[[ MATERIAL FOR THIS TASK open ]]

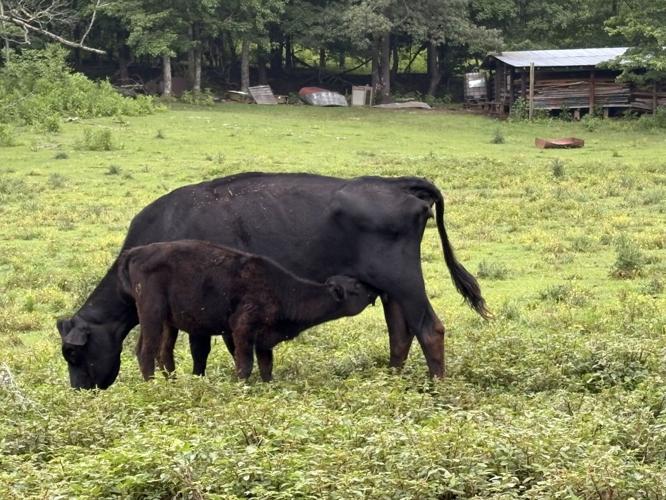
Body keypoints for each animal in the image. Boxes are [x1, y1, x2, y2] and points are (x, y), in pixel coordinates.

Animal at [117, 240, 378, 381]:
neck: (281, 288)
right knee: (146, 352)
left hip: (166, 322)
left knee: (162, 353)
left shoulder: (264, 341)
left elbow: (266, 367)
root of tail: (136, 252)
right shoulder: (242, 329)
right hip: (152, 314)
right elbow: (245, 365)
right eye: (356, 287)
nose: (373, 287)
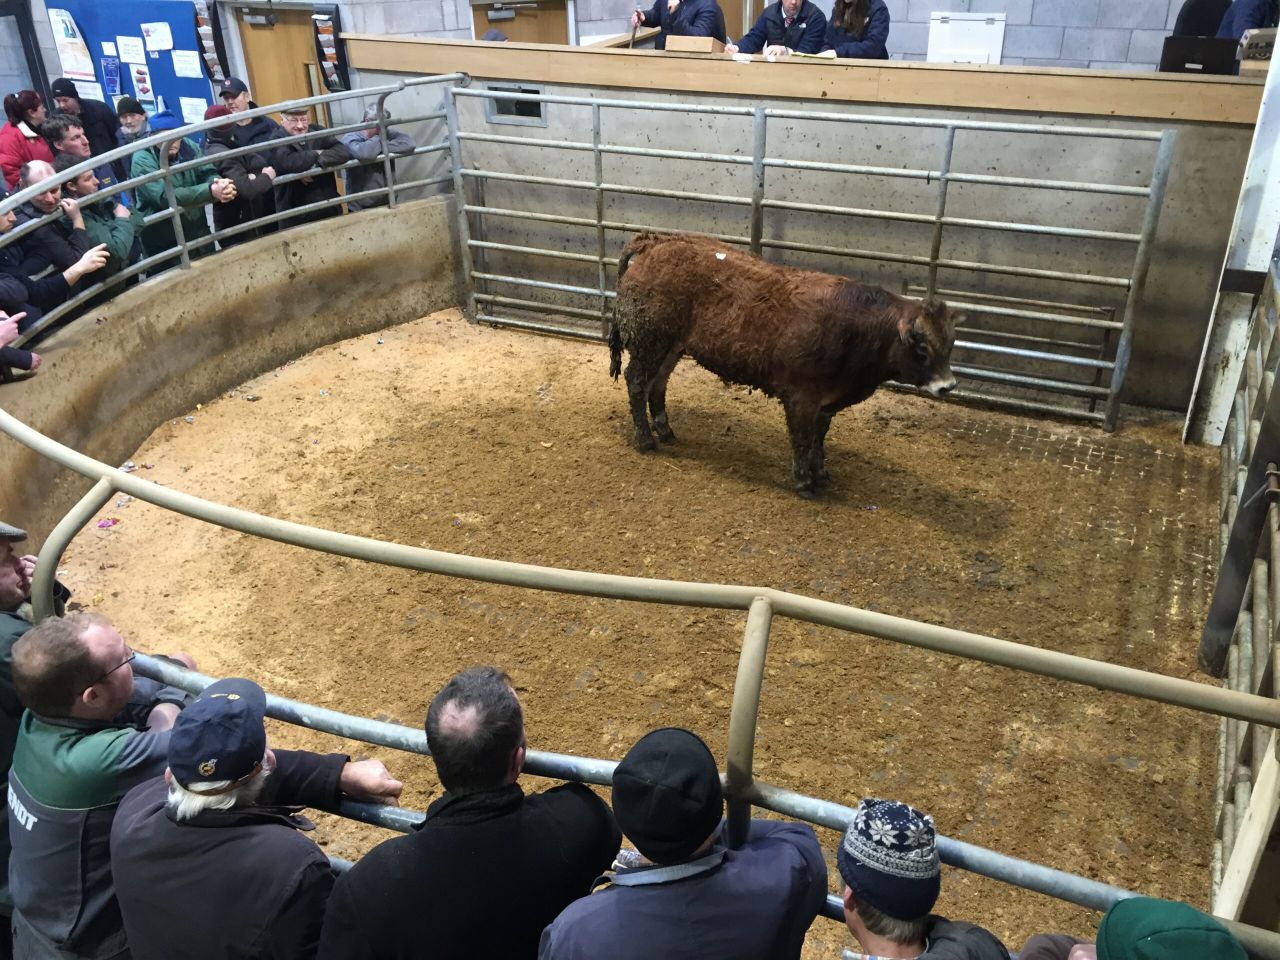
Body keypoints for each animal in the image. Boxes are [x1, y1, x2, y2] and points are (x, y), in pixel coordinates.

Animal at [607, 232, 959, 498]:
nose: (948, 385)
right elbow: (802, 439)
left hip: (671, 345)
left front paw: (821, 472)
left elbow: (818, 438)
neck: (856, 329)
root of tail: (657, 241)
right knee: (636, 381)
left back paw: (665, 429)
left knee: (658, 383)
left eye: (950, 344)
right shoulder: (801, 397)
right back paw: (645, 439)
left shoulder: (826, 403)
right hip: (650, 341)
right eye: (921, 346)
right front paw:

[[ MATERIAL FOR THIS TASK closed ]]

- BRIEF -
Return every line of the listing above that contains "shoulder".

- FINISHED TASK -
left shoulder: (264, 341)
right shoulder: (242, 329)
right shoulder: (801, 397)
left shoulder: (826, 403)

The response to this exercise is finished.